Não é a economia, é só para ficar em casa… estúpidos!

13 nov, 2020 • Opinião de Graça Franco


Percebo que, sem compras, não se consegue dar de comer à economia. E, sem isso, à lista de mortos vão somar-se os desempregados e os famintos. Mas se os jovens em geral não morrem, os idosos sim. E a sua morte é dada como certa. Talvez às centenas. Não sabemos. Só sabemos que os números vão ainda piorar. Qual é a parte do ”é para ficar em casa" que ainda não percebemos?!

Posso estar a ser injusta. Não queria estar na pele de nenhum deles. Mas não há forma de opinar com certezas. Nem os dados ajudam, nem os especialistas, nem sequer o confronto com a realidade que os jornalistas, no terreno, vão fornecendo à redação.
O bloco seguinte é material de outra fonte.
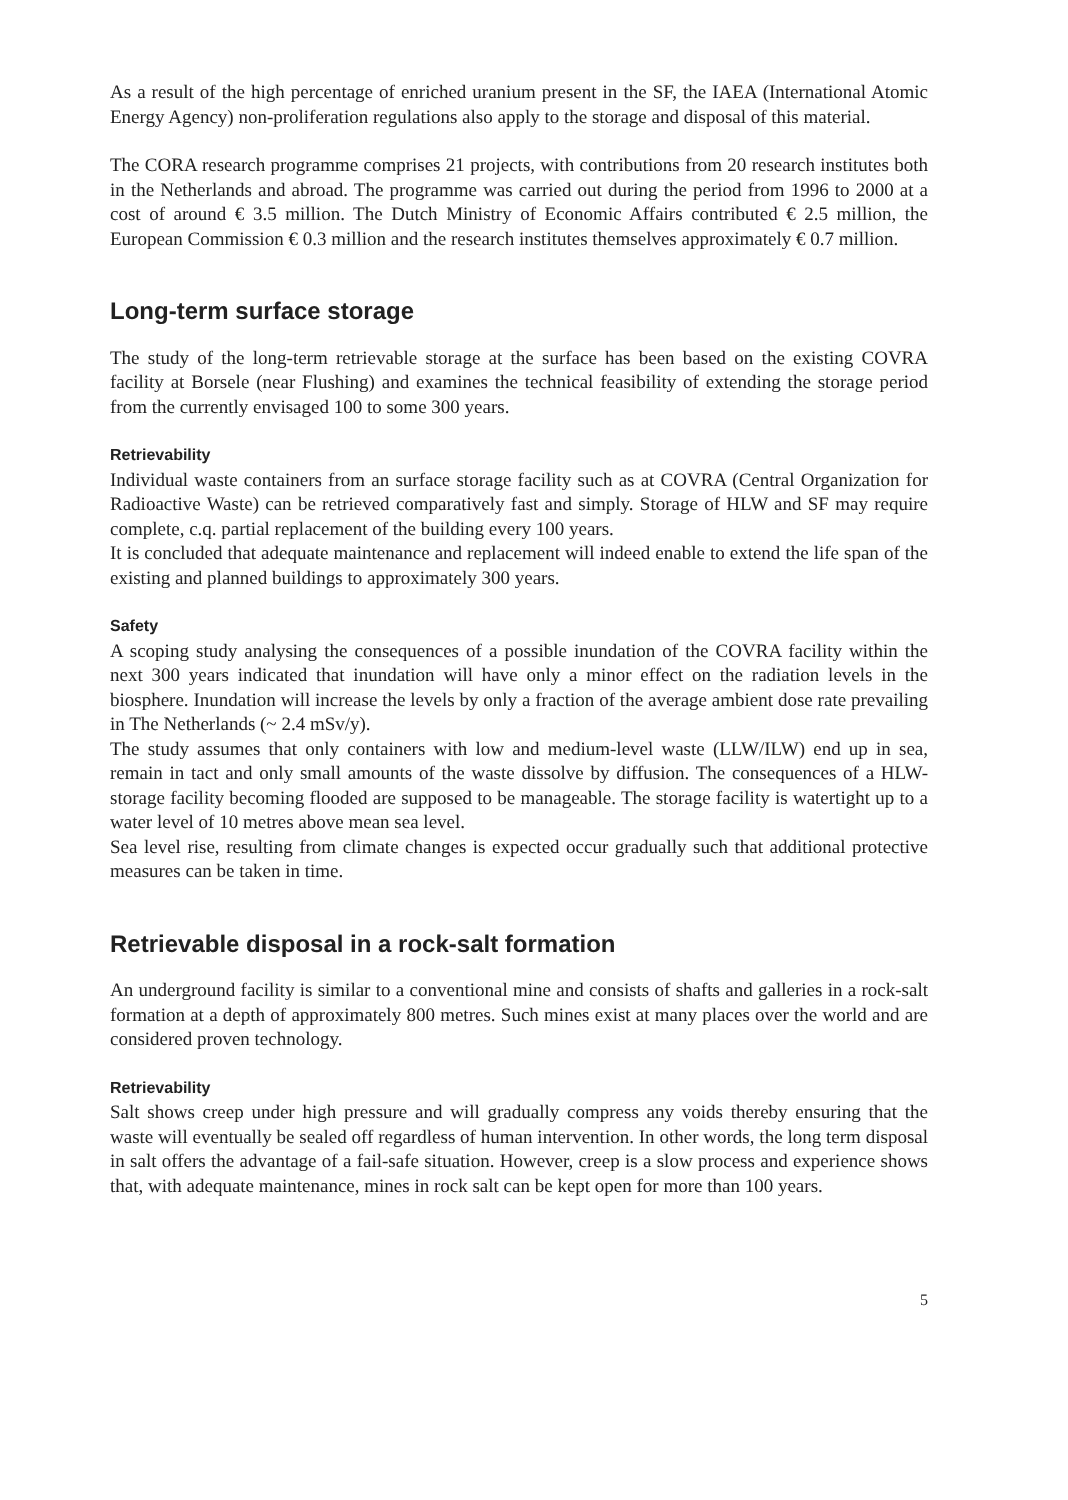As a result of the high percentage of enriched uranium present in the SF, the IAEA (International Atomic Energy Agency) non-proliferation regulations also apply to the storage and disposal of this material.
The CORA research programme comprises 21 projects, with contributions from 20 research institutes both in the Netherlands and abroad. The programme was carried out during the period from 1996 to 2000 at a cost of around € 3.5 million. The Dutch Ministry of Economic Affairs contributed € 2.5 million, the European Commission € 0.3 million and the research institutes themselves approximately € 0.7 million.
Long-term surface storage
The study of the long-term retrievable storage at the surface has been based on the existing COVRA facility at Borsele (near Flushing) and examines the technical feasibility of extending the storage period from the currently envisaged 100 to some 300 years.
Retrievability
Individual waste containers from an surface storage facility such as at COVRA (Central Organization for Radioactive Waste) can be retrieved comparatively fast and simply. Storage of HLW and SF may require complete, c.q. partial replacement of the building every 100 years.
It is concluded that adequate maintenance and replacement will indeed enable to extend the life span of the existing and planned buildings to approximately 300 years.
Safety
A scoping study analysing the consequences of a possible inundation of the COVRA facility within the next 300 years indicated that inundation will have only a minor effect on the radiation levels in the biosphere. Inundation will increase the levels by only a fraction of the average ambient dose rate prevailing in The Netherlands (~ 2.4 mSv/y).
The study assumes that only containers with low and medium-level waste (LLW/ILW) end up in sea, remain in tact and only small amounts of the waste dissolve by diffusion. The consequences of a HLW-storage facility becoming flooded are supposed to be manageable. The storage facility is watertight up to a water level of 10 metres above mean sea level.
Sea level rise, resulting from climate changes is expected occur gradually such that additional protective measures can be taken in time.
Retrievable disposal in a rock-salt formation
An underground facility is similar to a conventional mine and consists of shafts and galleries in a rock-salt formation at a depth of approximately 800 metres. Such mines exist at many places over the world and are considered proven technology.
Retrievability
Salt shows creep under high pressure and will gradually compress any voids thereby ensuring that the waste will eventually be sealed off regardless of human intervention. In other words, the long term disposal in salt offers the advantage of a fail-safe situation. However, creep is a slow process and experience shows that, with adequate maintenance, mines in rock salt can be kept open for more than 100 years.
5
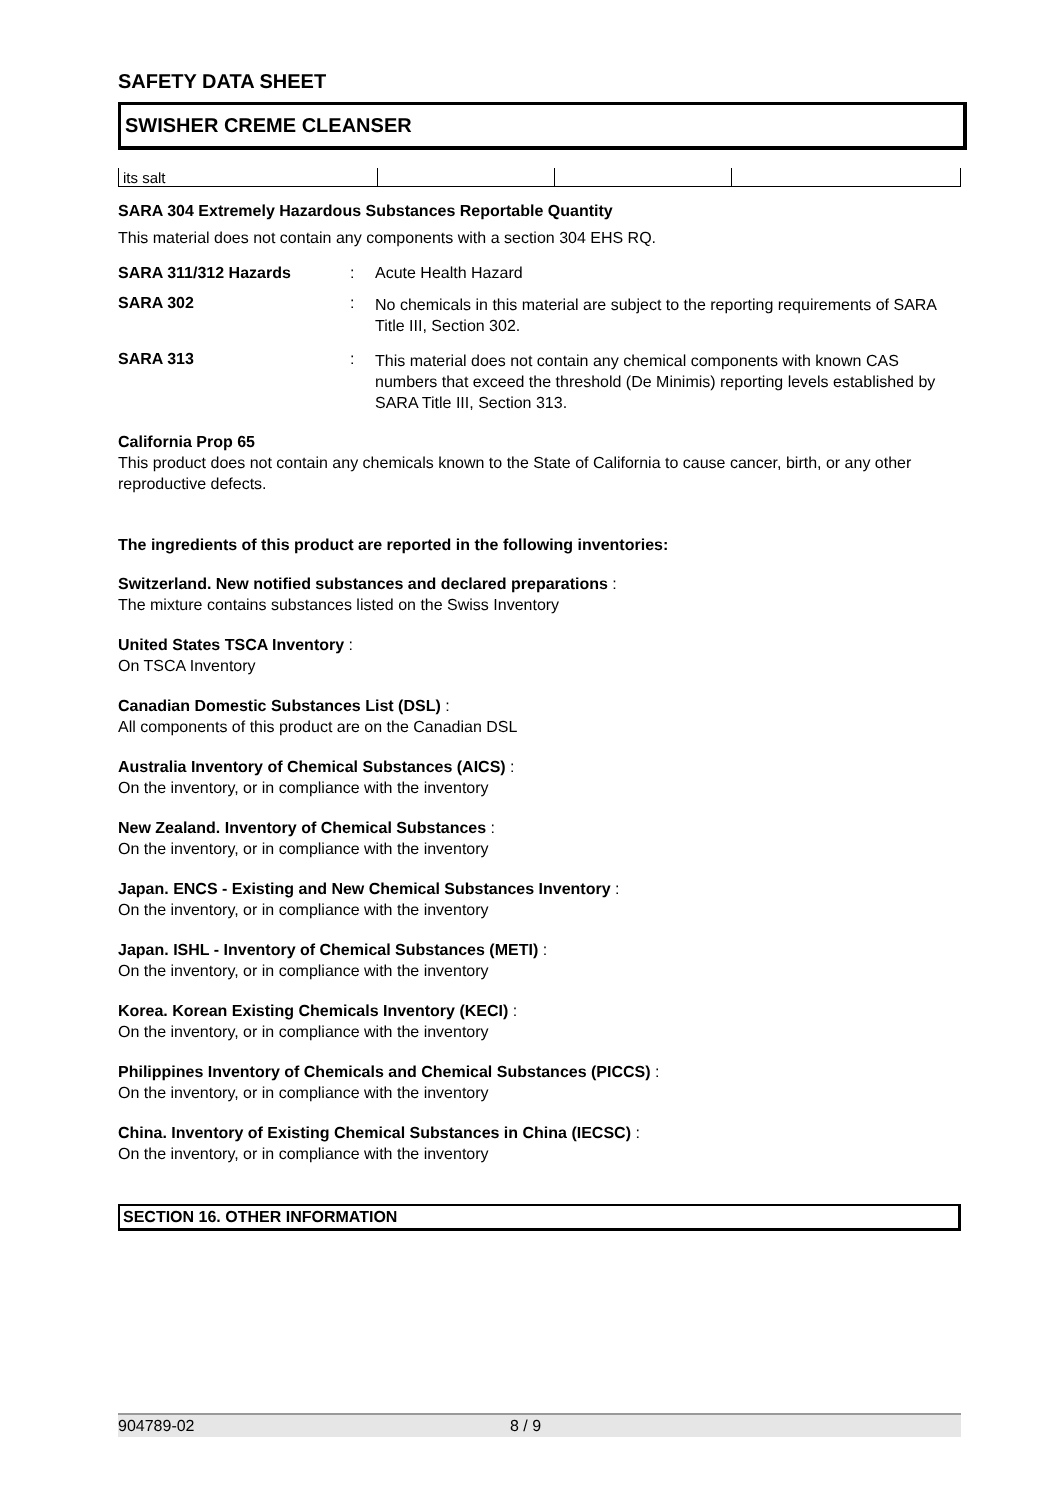SAFETY DATA SHEET
SWISHER CREME CLEANSER
| its salt | | | |
SARA 304 Extremely Hazardous Substances Reportable Quantity
This material does not contain any components with a section 304 EHS RQ.
SARA 311/312 Hazards : Acute Health Hazard
SARA 302 :
No chemicals in this material are subject to the reporting requirements of SARA Title III, Section 302.
SARA 313 :
This material does not contain any chemical components with known CAS numbers that exceed the threshold (De Minimis) reporting levels established by SARA Title III, Section 313.
California Prop 65
This product does not contain any chemicals known to the State of California to cause cancer, birth, or any other reproductive defects.
The ingredients of this product are reported in the following inventories:
Switzerland. New notified substances and declared preparations :
The mixture contains substances listed on the Swiss Inventory
United States TSCA Inventory :
On TSCA Inventory
Canadian Domestic Substances List (DSL) :
All components of this product are on the Canadian DSL
Australia Inventory of Chemical Substances (AICS) :
On the inventory, or in compliance with the inventory
New Zealand. Inventory of Chemical Substances :
On the inventory, or in compliance with the inventory
Japan. ENCS - Existing and New Chemical Substances Inventory :
On the inventory, or in compliance with the inventory
Japan. ISHL - Inventory of Chemical Substances (METI) :
On the inventory, or in compliance with the inventory
Korea. Korean Existing Chemicals Inventory (KECI) :
On the inventory, or in compliance with the inventory
Philippines Inventory of Chemicals and Chemical Substances (PICCS) :
On the inventory, or in compliance with the inventory
China. Inventory of Existing Chemical Substances in China (IECSC) :
On the inventory, or in compliance with the inventory
SECTION 16. OTHER INFORMATION
904789-02 8 / 9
Os testemunhos dos médicos e enfermeiros não deixam dúvidas: o tsunami que se adivinhava em junho parece estar a ser combatido, cinco meses depois, com os mesmos sacos e a mesma areia, onde enterramos as cabeças e nos atiram aos olhos, e pelos mesmos homens e mulheres de sempre que enfiaram as braçadeiras do socorro a náufragos e que não dormem desde março.

O desnorte é total. Os números matraqueados, todos os dias, não ajudam a perceber o que de facto se está a passar. E se não há ideologia a mais e cooperação a menos, além do colapso do SNS assistimos também ao colapso privado. Os surtos multiplicam-se. Eram lares, agora é um pouco de tudo -- empresas, corporações de bombeiros, ou prisões. Descobertos sempre da mesma forma.

Sabe-se lá porquê “fulanito” testou positivo, e a correr testam-se, finalmente, todos. Conclusão: 20, 50, 100, ou até mais se os houver, já estavam todos infetados. E vão ser imediatamente separados dos que por acaso testaram negativo: 5, 10, 20? Depende da dimensão da instituição onde se deu a descoberta. Quem fica a tratar dos doentes? Os assintomáticos. E os outros? Ficam noutra ala, noutra instituição, noutra terra se já não restar lugar ali.

Perdemo-nos nos milhares dos números diários. Isso é o quê? Os curados (bela lembrança de Marcelo para tornar os quadros ainda mais confusos). E esses outros milhares? (os infetados desde ontem? Não, os internados!) . E aqueles? Os que estão em cuidados intensivos. E esses? Os mortos. Tantos? Pois.

Talvez se devessem substituir tantas informações que mais parecem o boletim meteorológico por uma única: a lista nominal dos mortos. Assim teríamos uma melhor ideia do que significa o boletim da DGS. Menos curvas, menos achatamentos, menos desculpas e menos teorias sobre a falta de senso dos nossos concidadãos. E, sobretudo, menos perda de tempo de quem não tem, ou não devia ter, tempo a perder.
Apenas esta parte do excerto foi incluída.